§ Problem to solve:
Format every line of the data below as a JSON array of strings, one string per line, omitting blank lines.

§ Data:
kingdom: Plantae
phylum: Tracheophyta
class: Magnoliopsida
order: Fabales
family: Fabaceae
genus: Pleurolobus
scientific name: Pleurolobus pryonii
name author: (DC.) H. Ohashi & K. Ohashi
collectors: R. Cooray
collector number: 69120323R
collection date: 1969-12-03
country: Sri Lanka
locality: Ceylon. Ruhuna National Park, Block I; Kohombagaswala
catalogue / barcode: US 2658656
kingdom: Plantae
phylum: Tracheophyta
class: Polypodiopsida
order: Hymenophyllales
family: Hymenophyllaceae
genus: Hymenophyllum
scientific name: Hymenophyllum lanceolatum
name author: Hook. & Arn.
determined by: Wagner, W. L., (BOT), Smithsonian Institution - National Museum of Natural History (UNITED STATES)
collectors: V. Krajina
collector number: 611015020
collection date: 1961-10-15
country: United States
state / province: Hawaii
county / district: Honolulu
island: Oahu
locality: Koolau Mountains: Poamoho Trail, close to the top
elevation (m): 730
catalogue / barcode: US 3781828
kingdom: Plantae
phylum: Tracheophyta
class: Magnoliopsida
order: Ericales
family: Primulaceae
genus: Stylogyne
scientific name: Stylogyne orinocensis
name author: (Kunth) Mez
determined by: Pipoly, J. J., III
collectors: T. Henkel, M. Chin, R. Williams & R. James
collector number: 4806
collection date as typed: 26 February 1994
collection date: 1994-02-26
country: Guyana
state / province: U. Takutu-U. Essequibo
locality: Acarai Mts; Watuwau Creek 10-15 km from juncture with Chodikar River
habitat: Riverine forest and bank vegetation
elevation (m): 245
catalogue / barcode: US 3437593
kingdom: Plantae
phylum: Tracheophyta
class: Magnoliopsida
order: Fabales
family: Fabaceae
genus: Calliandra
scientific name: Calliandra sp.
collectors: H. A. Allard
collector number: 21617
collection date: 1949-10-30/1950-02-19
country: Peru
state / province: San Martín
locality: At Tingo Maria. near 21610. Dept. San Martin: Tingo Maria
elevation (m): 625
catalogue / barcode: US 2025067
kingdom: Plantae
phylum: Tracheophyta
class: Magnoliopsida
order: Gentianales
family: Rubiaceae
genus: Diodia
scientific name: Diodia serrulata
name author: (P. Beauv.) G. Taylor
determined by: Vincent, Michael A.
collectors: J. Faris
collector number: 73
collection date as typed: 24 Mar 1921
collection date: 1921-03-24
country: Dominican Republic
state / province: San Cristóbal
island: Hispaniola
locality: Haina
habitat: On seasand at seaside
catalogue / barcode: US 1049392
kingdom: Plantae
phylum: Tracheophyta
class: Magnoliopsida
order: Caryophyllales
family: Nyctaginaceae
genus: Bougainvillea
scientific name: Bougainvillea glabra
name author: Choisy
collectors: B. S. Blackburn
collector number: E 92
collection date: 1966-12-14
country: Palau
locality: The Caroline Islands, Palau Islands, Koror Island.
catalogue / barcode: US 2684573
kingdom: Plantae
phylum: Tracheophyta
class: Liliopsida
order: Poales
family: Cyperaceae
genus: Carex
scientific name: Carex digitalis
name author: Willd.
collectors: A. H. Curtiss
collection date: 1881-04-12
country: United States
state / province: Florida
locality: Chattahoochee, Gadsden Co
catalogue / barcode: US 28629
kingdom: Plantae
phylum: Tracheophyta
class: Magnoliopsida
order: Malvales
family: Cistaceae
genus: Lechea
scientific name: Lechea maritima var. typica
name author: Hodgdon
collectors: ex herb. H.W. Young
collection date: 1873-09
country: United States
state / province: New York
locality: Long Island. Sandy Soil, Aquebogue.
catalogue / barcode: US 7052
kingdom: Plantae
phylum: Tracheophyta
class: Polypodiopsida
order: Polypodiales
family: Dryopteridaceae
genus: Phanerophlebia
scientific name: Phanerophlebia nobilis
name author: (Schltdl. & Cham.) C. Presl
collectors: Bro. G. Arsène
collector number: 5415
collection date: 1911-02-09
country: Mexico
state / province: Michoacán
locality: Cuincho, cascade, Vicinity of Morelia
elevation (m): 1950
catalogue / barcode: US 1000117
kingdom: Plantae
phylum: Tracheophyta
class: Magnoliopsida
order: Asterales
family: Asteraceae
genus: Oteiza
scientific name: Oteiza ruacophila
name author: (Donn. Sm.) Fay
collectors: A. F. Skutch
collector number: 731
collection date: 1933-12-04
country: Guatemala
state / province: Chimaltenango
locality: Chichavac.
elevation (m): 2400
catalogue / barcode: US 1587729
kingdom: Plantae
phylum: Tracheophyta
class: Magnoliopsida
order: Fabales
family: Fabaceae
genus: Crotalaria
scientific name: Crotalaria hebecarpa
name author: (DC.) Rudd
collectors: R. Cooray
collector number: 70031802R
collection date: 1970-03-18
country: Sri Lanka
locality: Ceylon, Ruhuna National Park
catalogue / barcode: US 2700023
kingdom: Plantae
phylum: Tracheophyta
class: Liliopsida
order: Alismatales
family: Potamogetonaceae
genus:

§ The solution:
[
  "kingdom: Plantae",
  "phylum: Tracheophyta",
  "class: Magnoliopsida",
  "order: Fabales",
  "family: Fabaceae",
  "genus: Pleurolobus",
  "scientific name: Pleurolobus pryonii",
  "name author: (DC.) H. Ohashi & K. Ohashi",
  "collectors: R. Cooray",
  "collector number: 69120323R",
  "collection date: 1969-12-03",
  "country: Sri Lanka",
  "locality: Ceylon. Ruhuna National Park, Block I; Kohombagaswala",
  "catalogue / barcode: US 2658656",
  "kingdom: Plantae",
  "phylum: Tracheophyta",
  "class: Polypodiopsida",
  "order: Hymenophyllales",
  "family: Hymenophyllaceae",
  "genus: Hymenophyllum",
  "scientific name: Hymenophyllum lanceolatum",
  "name author: Hook. & Arn.",
  "determined by: Wagner, W. L., (BOT), Smithsonian Institution - National Museum of Natural History (UNITED STATES)",
  "collectors: V. Krajina",
  "collector number: 611015020",
  "collection date: 1961-10-15",
  "country: United States",
  "state / province: Hawaii",
  "county / district: Honolulu",
  "island: Oahu",
  "locality: Koolau Mountains: Poamoho Trail, close to the top",
  "elevation (m): 730",
  "catalogue / barcode: US 3781828",
  "kingdom: Plantae",
  "phylum: Tracheophyta",
  "class: Magnoliopsida",
  "order: Ericales",
  "family: Primulaceae",
  "genus: Stylogyne",
  "scientific name: Stylogyne orinocensis",
  "name author: (Kunth) Mez",
  "determined by: Pipoly, J. J., III",
  "collectors: T. Henkel, M. Chin, R. Williams & R. James",
  "collector number: 4806",
  "collection date as typed: 26 February 1994",
  "collection date: 1994-02-26",
  "country: Guyana",
  "state / province: U. Takutu-U. Essequibo",
  "locality: Acarai Mts; Watuwau Creek 10-15 km from juncture with Chodikar River",
  "habitat: Riverine forest and bank vegetation",
  "elevation (m): 245",
  "catalogue / barcode: US 3437593",
  "kingdom: Plantae",
  "phylum: Tracheophyta",
  "class: Magnoliopsida",
  "order: Fabales",
  "family: Fabaceae",
  "genus: Calliandra",
  "scientific name: Calliandra sp.",
  "collectors: H. A. Allard",
  "collector number: 21617",
  "collection date: 1949-10-30/1950-02-19",
  "country: Peru",
  "state / province: San Martín",
  "locality: At Tingo Maria. near 21610. Dept. San Martin: Tingo Maria",
  "elevation (m): 625",
  "catalogue / barcode: US 2025067",
  "kingdom: Plantae",
  "phylum: Tracheophyta",
  "class: Magnoliopsida",
  "order: Gentianales",
  "family: Rubiaceae",
  "genus: Diodia",
  "scientific name: Diodia serrulata",
  "name author: (P. Beauv.) G. Taylor",
  "determined by: Vincent, Michael A.",
  "collectors: J. Faris",
  "collector number: 73",
  "collection date as typed: 24 Mar 1921",
  "collection date: 1921-03-24",
  "country: Dominican Republic",
  "state / province: San Cristóbal",
  "island: Hispaniola",
  "locality: Haina",
  "habitat: On seasand at seaside",
  "catalogue / barcode: US 1049392",
  "kingdom: Plantae",
  "phylum: Tracheophyta",
  "class: Magnoliopsida",
  "order: Caryophyllales",
  "family: Nyctaginaceae",
  "genus: Bougainvillea",
  "scientific name: Bougainvillea glabra",
  "name author: Choisy",
  "collectors: B. S. Blackburn",
  "collector number: E 92",
  "collection date: 1966-12-14",
  "country: Palau",
  "locality: The Caroline Islands, Palau Islands, Koror Island.",
  "catalogue / barcode: US 2684573",
  "kingdom: Plantae",
  "phylum: Tracheophyta",
  "class: Liliopsida",
  "order: Poales",
  "family: Cyperaceae",
  "genus: Carex",
  "scientific name: Carex digitalis",
  "name author: Willd.",
  "collectors: A. H. Curtiss",
  "collection date: 1881-04-12",
  "country: United States",
  "state / province: Florida",
  "locality: Chattahoochee, Gadsden Co",
  "catalogue / barcode: US 28629",
  "kingdom: Plantae",
  "phylum: Tracheophyta",
  "class: Magnoliopsida",
  "order: Malvales",
  "family: Cistaceae",
  "genus: Lechea",
  "scientific name: Lechea maritima var. typica",
  "name author: Hodgdon",
  "collectors: ex herb. H.W. Young",
  "collection date: 1873-09",
  "country: United States",
  "state / province: New York",
  "locality: Long Island. Sandy Soil, Aquebogue.",
  "catalogue / barcode: US 7052",
  "kingdom: Plantae",
  "phylum: Tracheophyta",
  "class: Polypodiopsida",
  "order: Polypodiales",
  "family: Dryopteridaceae",
  "genus: Phanerophlebia",
  "scientific name: Phanerophlebia nobilis",
  "name author: (Schltdl. & Cham.) C. Presl",
  "collectors: Bro. G. Arsène",
  "collector number: 5415",
  "collection date: 1911-02-09",
  "country: Mexico",
  "state / province: Michoacán",
  "locality: Cuincho, cascade, Vicinity of Morelia",
  "elevation (m): 1950",
  "catalogue / barcode: US 1000117",
  "kingdom: Plantae",
  "phylum: Tracheophyta",
  "class: Magnoliopsida",
  "order: Asterales",
  "family: Asteraceae",
  "genus: Oteiza",
  "scientific name: Oteiza ruacophila",
  "name author: (Donn. Sm.) Fay",
  "collectors: A. F. Skutch",
  "collector number: 731",
  "collection date: 1933-12-04",
  "country: Guatemala",
  "state / province: Chimaltenango",
  "locality: Chichavac.",
  "elevation (m): 2400",
  "catalogue / barcode: US 1587729",
  "kingdom: Plantae",
  "phylum: Tracheophyta",
  "class: Magnoliopsida",
  "order: Fabales",
  "family: Fabaceae",
  "genus: Crotalaria",
  "scientific name: Crotalaria hebecarpa",
  "name author: (DC.) Rudd",
  "collectors: R. Cooray",
  "collector number: 70031802R",
  "collection date: 1970-03-18",
  "country: Sri Lanka",
  "locality: Ceylon, Ruhuna National Park",
  "catalogue / barcode: US 2700023",
  "kingdom: Plantae",
  "phylum: Tracheophyta",
  "class: Liliopsida",
  "order: Alismatales",
  "family: Potamogetonaceae",
  "genus:"
]